Kilatnews.co – Naiknya harga BBM sejak tanggal 3 September 2022 lalu, menimbulkan dampak kerugian cukup besar bagi masyarakat, terutama yang kurang mampu.
Kenaikan harga BBM sendiri dipicu oleh faktor melonjaknya harga minyak dunia serta volume ketersediaan yang semakin menipis, sehingga dengan penyesuaian harga Pemerintah berharap mampu menjamin ketersediaan hingga akhir tahun serta mencegah kebocoran APBN untuk subsidi energi yang melebihi 502 triliun rupiah.
Merespon hal tersebut, Forum BEM se-DIY (FBD) akan menggelar demonstrasi bertajuk ‘September Melawan’ sebagai peringatan bahwa kebijakan kenaikan harga BBM ini merupakan kebijakan yang tidak berpihak pada kepentingan rakyat dan patut untuk dikritisi.
Aksi akan digelar di pertigaan Gejayan dengan melibatkan mahasiswa dari berbagai kampus. Mereka membawa berbagai atribut serta membentangkan spanduk berisi tagar #NKRIHargaNaik #KorbanJanjiPemerintah kepada masyarakat umum.
Koordinator Umum (Kordum) Forum BEM se-DIY, Abdullah Ariansyah dari Institut Teknologi Yogyakarta (ITY) menyampaikan, “kami menggelar aksi ini sebagai rangkaian dari berbagai aksi lainnya di Yogyakarta. Kita buat tiada hari tanpa aksi di Yogya untuk terus menjaga nafas perjuangan dan memberi tekanan kepada pemangku kekuasaan bahwa kebijakan yang diambil salah besar dan harus ditinjau kembali.” Ungkap Abdullah Ariansyah.

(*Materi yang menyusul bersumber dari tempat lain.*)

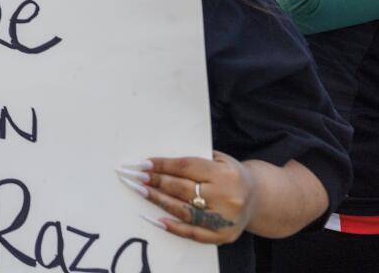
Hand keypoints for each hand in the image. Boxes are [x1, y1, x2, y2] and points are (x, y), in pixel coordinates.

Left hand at [122, 152, 254, 244]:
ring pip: (184, 211)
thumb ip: (195, 160)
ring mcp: (225, 219)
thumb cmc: (231, 175)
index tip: (142, 163)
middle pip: (182, 189)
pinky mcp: (223, 236)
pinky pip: (194, 234)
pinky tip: (157, 219)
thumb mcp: (220, 160)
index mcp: (225, 174)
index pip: (186, 168)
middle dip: (155, 181)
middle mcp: (227, 197)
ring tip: (141, 191)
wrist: (260, 198)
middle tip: (135, 176)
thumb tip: (158, 161)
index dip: (162, 165)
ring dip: (159, 201)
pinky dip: (174, 227)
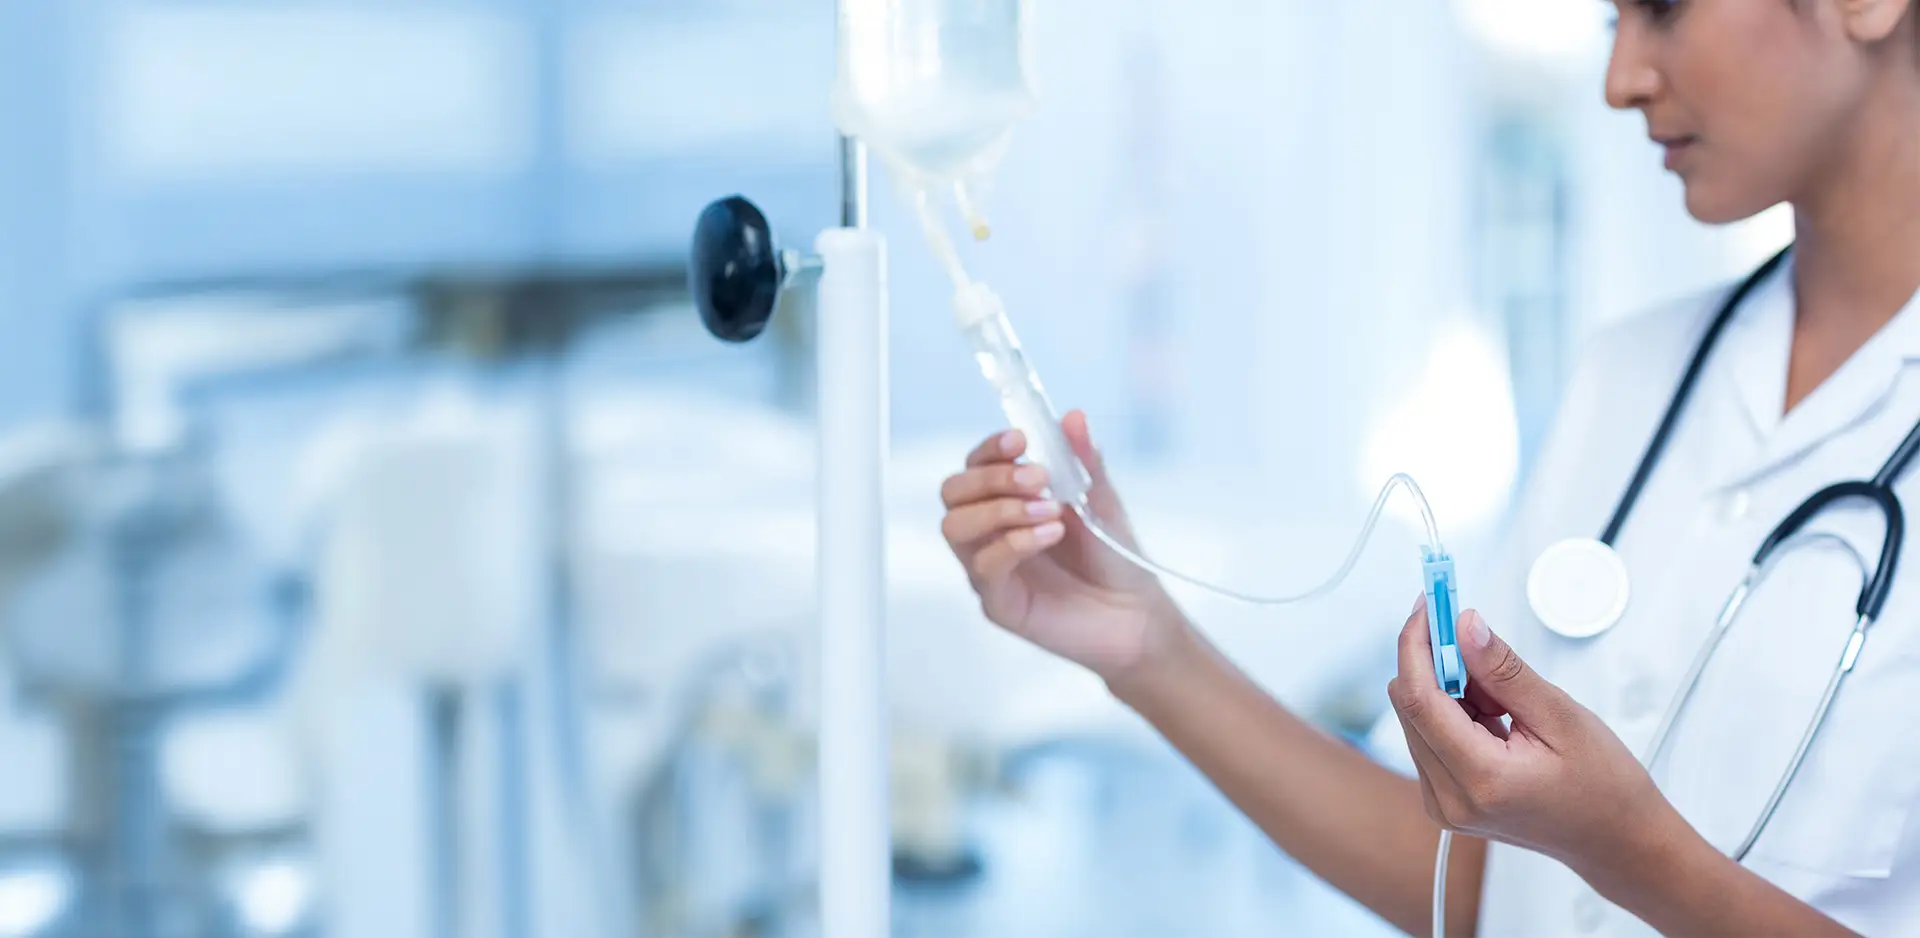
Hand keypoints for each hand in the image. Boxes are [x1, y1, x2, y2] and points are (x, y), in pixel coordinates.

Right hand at [939, 410, 1180, 679]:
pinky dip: (1014, 543)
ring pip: (956, 528)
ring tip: (1048, 510)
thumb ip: (1084, 461)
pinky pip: (983, 568)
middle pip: (952, 493)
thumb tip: (1074, 416)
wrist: (1137, 613)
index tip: (1019, 439)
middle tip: (1038, 478)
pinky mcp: (999, 603)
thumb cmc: (1113, 556)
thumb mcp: (1102, 500)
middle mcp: (989, 533)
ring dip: (1000, 508)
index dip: (988, 449)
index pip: (973, 466)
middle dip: (991, 477)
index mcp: (1007, 502)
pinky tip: (1050, 533)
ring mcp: (990, 569)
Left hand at [1386, 602, 1681, 872]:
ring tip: (1505, 700)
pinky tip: (1496, 717)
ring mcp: (1443, 805)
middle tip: (1475, 638)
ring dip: (1448, 691)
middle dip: (1435, 662)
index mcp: (1481, 779)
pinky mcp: (1444, 801)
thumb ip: (1505, 670)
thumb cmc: (1604, 785)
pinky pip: (1428, 738)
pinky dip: (1453, 713)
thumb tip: (1464, 626)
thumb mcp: (1561, 715)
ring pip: (1416, 719)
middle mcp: (1450, 798)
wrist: (1616, 840)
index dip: (1417, 643)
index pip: (1418, 697)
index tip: (1428, 603)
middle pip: (1410, 706)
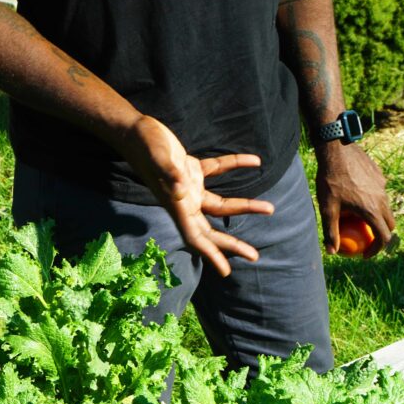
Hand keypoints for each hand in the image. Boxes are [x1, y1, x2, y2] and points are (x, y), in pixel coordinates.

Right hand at [121, 114, 273, 275]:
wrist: (134, 131)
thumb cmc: (145, 145)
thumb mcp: (158, 158)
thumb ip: (169, 174)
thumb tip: (181, 190)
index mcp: (177, 206)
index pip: (195, 238)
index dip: (211, 255)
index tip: (226, 271)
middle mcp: (185, 203)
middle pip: (211, 231)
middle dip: (232, 245)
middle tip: (255, 256)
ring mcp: (189, 188)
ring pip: (221, 205)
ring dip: (244, 207)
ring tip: (269, 209)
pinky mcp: (191, 170)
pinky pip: (218, 172)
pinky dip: (235, 166)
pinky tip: (254, 161)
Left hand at [315, 143, 395, 257]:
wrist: (337, 150)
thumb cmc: (330, 180)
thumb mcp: (327, 209)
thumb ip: (331, 232)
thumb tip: (332, 252)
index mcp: (372, 210)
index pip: (383, 237)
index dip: (376, 250)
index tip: (365, 254)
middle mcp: (382, 198)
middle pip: (389, 224)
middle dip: (381, 235)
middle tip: (367, 241)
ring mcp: (383, 186)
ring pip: (386, 208)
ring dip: (378, 218)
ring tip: (360, 220)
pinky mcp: (380, 175)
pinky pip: (380, 193)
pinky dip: (374, 202)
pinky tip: (357, 199)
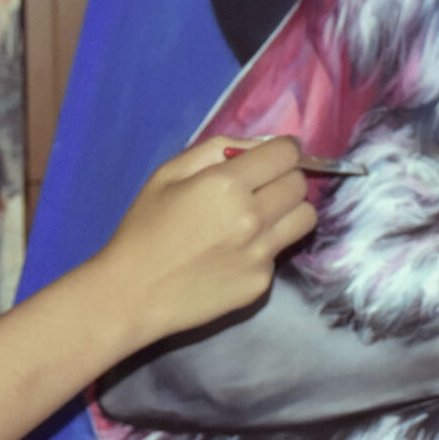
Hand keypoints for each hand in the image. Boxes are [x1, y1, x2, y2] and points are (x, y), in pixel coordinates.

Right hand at [91, 135, 318, 346]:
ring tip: (260, 216)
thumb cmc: (144, 228)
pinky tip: (236, 253)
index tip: (273, 156)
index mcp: (227, 184)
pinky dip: (266, 246)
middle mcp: (252, 217)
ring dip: (288, 210)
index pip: (287, 155)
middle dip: (285, 178)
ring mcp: (261, 253)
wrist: (133, 293)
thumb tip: (257, 146)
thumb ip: (216, 150)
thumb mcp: (168, 174)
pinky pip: (281, 252)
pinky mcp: (262, 283)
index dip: (283, 150)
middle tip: (261, 187)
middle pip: (300, 184)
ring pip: (305, 218)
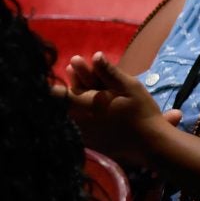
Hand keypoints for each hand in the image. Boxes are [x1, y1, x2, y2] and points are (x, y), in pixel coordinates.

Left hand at [52, 53, 182, 166]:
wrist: (149, 144)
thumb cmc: (141, 113)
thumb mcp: (130, 87)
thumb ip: (110, 72)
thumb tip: (95, 55)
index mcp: (87, 103)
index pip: (58, 94)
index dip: (50, 86)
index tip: (50, 75)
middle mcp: (80, 119)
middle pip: (63, 101)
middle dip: (67, 84)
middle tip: (72, 66)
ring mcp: (83, 132)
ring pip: (68, 114)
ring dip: (70, 99)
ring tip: (76, 80)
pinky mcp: (89, 142)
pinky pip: (75, 127)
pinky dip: (75, 116)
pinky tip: (82, 109)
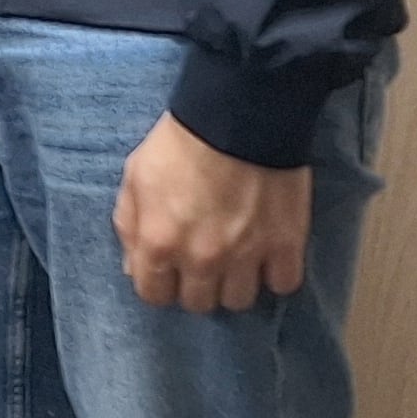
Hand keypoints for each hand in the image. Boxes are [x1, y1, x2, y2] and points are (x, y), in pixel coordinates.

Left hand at [113, 112, 310, 312]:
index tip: (169, 269)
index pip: (154, 295)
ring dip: (235, 283)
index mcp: (159, 244)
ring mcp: (246, 257)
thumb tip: (134, 267)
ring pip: (239, 300)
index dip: (160, 283)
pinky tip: (269, 255)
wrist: (239, 114)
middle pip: (198, 303)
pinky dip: (276, 274)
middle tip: (204, 259)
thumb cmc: (180, 143)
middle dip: (196, 284)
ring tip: (238, 258)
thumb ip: (130, 225)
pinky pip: (283, 284)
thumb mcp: (135, 176)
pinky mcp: (285, 246)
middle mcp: (201, 260)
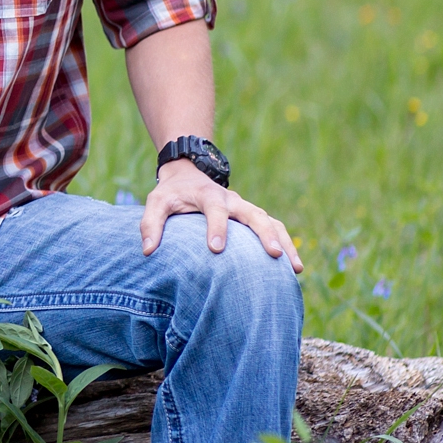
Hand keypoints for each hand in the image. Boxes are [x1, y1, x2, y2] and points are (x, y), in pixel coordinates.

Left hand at [140, 161, 303, 272]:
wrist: (188, 174)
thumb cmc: (171, 193)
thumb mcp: (156, 202)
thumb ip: (150, 224)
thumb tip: (148, 251)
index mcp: (208, 195)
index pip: (215, 209)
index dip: (216, 228)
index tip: (215, 249)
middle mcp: (232, 200)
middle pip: (254, 214)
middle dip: (265, 234)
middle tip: (273, 255)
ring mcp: (245, 208)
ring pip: (271, 222)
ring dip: (285, 242)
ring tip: (295, 268)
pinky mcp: (252, 216)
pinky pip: (274, 228)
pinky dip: (286, 244)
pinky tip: (294, 268)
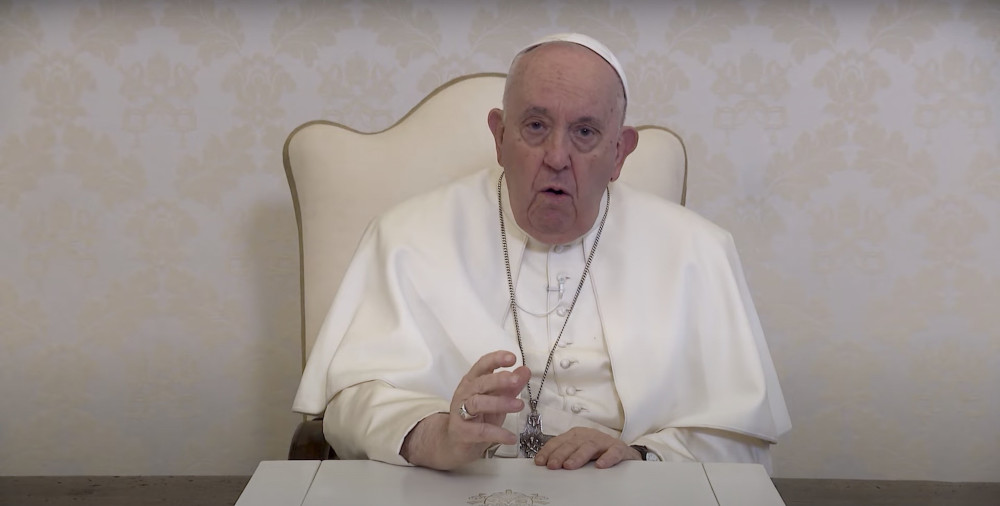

Di saat geliat pemulihan ekonomi baru kembali tumbuh, naiknya harga BBM menjadi hantaman baru yang memaksa harga bahan pokok dan transportasi turut mengalami kenaikan.
Selain itu, krisis energi yang terjadi juga nyatanya diakibatkan oleh kegagalan Pemerintah itu sendiri dalam mengkalkulasi dan mengantisipasi kondisi yang mesti diperhitungkan. Misalnya dalam menentukan asumsi Pertalite (sebagai BBM dengan konsumsi tertinggi), volume yang digunakan hanya 23 juta kiloliter atau sama dengan realisasi pada tahun 2021.
“Lah kalau begitu kan seakan-akan gak ada political-will untuk menggenjot pemulihan ekonomi, juga mengabaikan pertumbuhan 5% yang berimbas pada peningkatan industri dan transportasi.” imbuh Muhammad Khalid, Ketua BEM KM UGM selaku Pj. Kajian dalam aksi ini.
Sebagai kompensasi dan jaring pengaman, Kementerian Sosial (Kemensos) telah menganggarkan 24,7 triliun rupiah untuk bantuan sosial bagi masyarakat kurang mampu. Akan tetapi tanggapan dari kordinator aksi saudara Dandung junus tisio, menganggap hal ini hanya sebatas jadi ‘pemanis’ jangka pendek serta rawan menimbulkan masalah baru. Persoalan yang dimaksud tidak jauh dari ‘penyakit lama’ berupa ketidaktepatan data, korupsi berupa pemotongan dan pungutan liar, dan tidak terakomodasinya kelompok menengah rentan yang terpuruk akibat inflasi namun masih dianggap mampu dari segi penghasilan.
Lebih jauh, Dulah selaku Kordum FBD mempertanyakan landasan pengambilan keputusan Pemerintah yang tidak logis.
“kalau alasannya karena banyak subsidi tidak tepat sasaran, kenapa malah tiba-tiba yang dinaikin harganya? Kan kasihan rakyat kecil tambah menderita. Justru penyaluran BBM bersubsidi yang harus lebih diawasi, mafia diberantas, konsumsi dibatasi, semuanya butuh ketegasan!” tegas ketua BEM DIY.
Di samping kenaikan harga BBM sebagai isu utama, Forum BEM se-DIY juga menyoroti ancaman pembatasan demokrasi melalui RKUHP yang masih mengandung pasal bermasalah dan rencana terbarunya akan disahkan pada Oktober mendatang.
Begitupun dengan berbagai polemik lainnya seperti alokasi APBN yang tidak proporsional dan justru dihabiskan untuk proyek elit yang tidak berdampak pada rakyat, semakin maraknya komersialisasi pendidikan dan mendorong perbaikan pada RUU Sisdiknas, maupun isu regional seperti TPST Piyungan dan PKL di Malioboro yang belum kunjung tuntas pemenuhan hak bagi masyarakat terdampak.